*INSTRUCTIONS TO FOLLOW*
Pull out each line in the items below that contains the word "About".

*DATA PROVIDED*
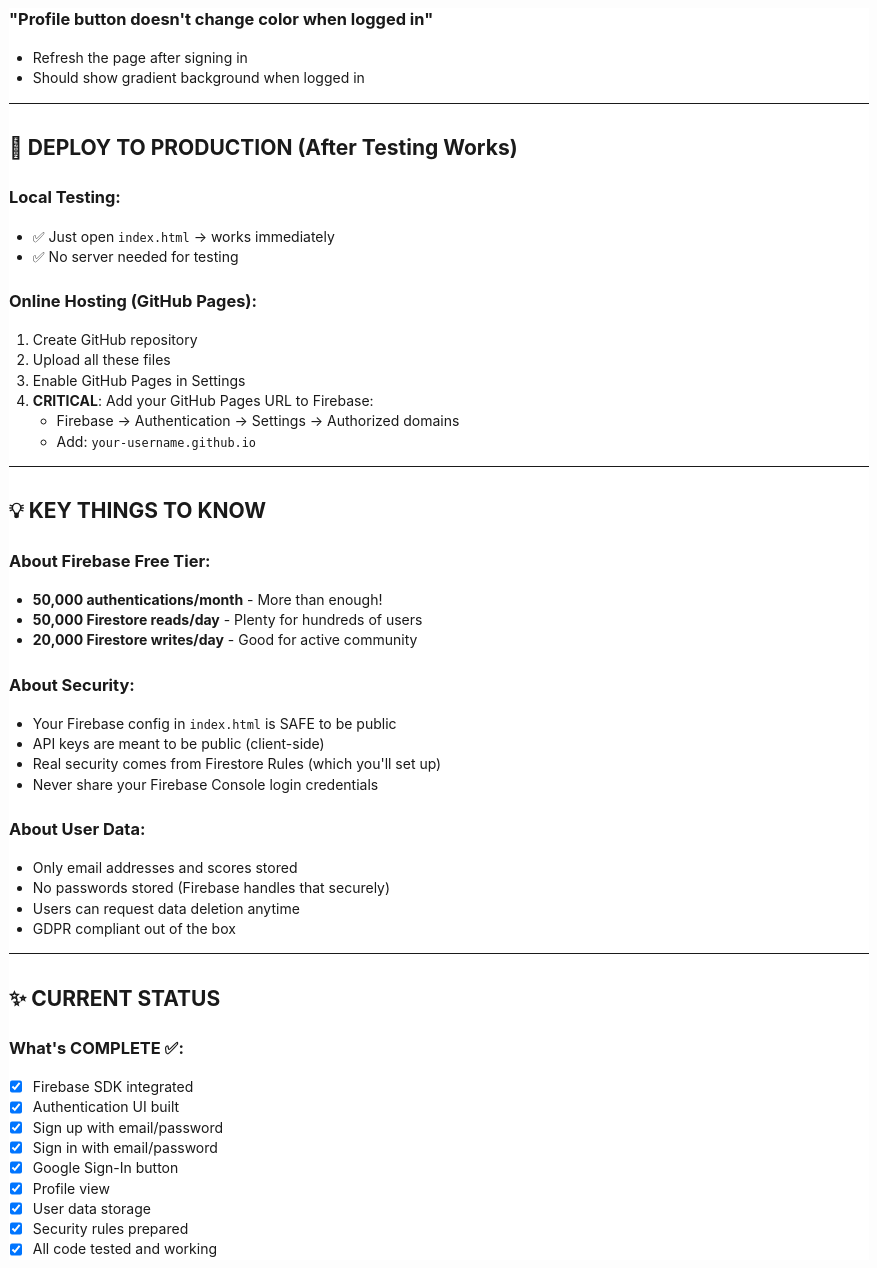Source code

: ### "Profile button doesn't change color when logged in"
- Refresh the page after signing in
- Should show gradient background when logged in

---

## 📱 DEPLOY TO PRODUCTION (After Testing Works)

### Local Testing:
- ✅ Just open `index.html` → works immediately
- ✅ No server needed for testing

### Online Hosting (GitHub Pages):
1. Create GitHub repository
2. Upload all these files
3. Enable GitHub Pages in Settings
4. **CRITICAL**: Add your GitHub Pages URL to Firebase:
   - Firebase → Authentication → Settings → Authorized domains
   - Add: `your-username.github.io`

---

## 💡 KEY THINGS TO KNOW

### About Firebase Free Tier:
- **50,000 authentications/month** - More than enough!
- **50,000 Firestore reads/day** - Plenty for hundreds of users
- **20,000 Firestore writes/day** - Good for active community

### About Security:
- Your Firebase config in `index.html` is SAFE to be public
- API keys are meant to be public (client-side)
- Real security comes from Firestore Rules (which you'll set up)
- Never share your Firebase Console login credentials

### About User Data:
- Only email addresses and scores stored
- No passwords stored (Firebase handles that securely)
- Users can request data deletion anytime
- GDPR compliant out of the box

---

## ✨ CURRENT STATUS

### What's COMPLETE ✅:
- [x] Firebase SDK integrated
- [x] Authentication UI built
- [x] Sign up with email/password
- [x] Sign in with email/password
- [x] Google Sign-In button
- [x] Profile view
- [x] User data storage
- [x] Security rules prepared
- [x] All code tested and working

*ANSWER BOX*
### About Firebase Free Tier:
### About Security:
### About User Data:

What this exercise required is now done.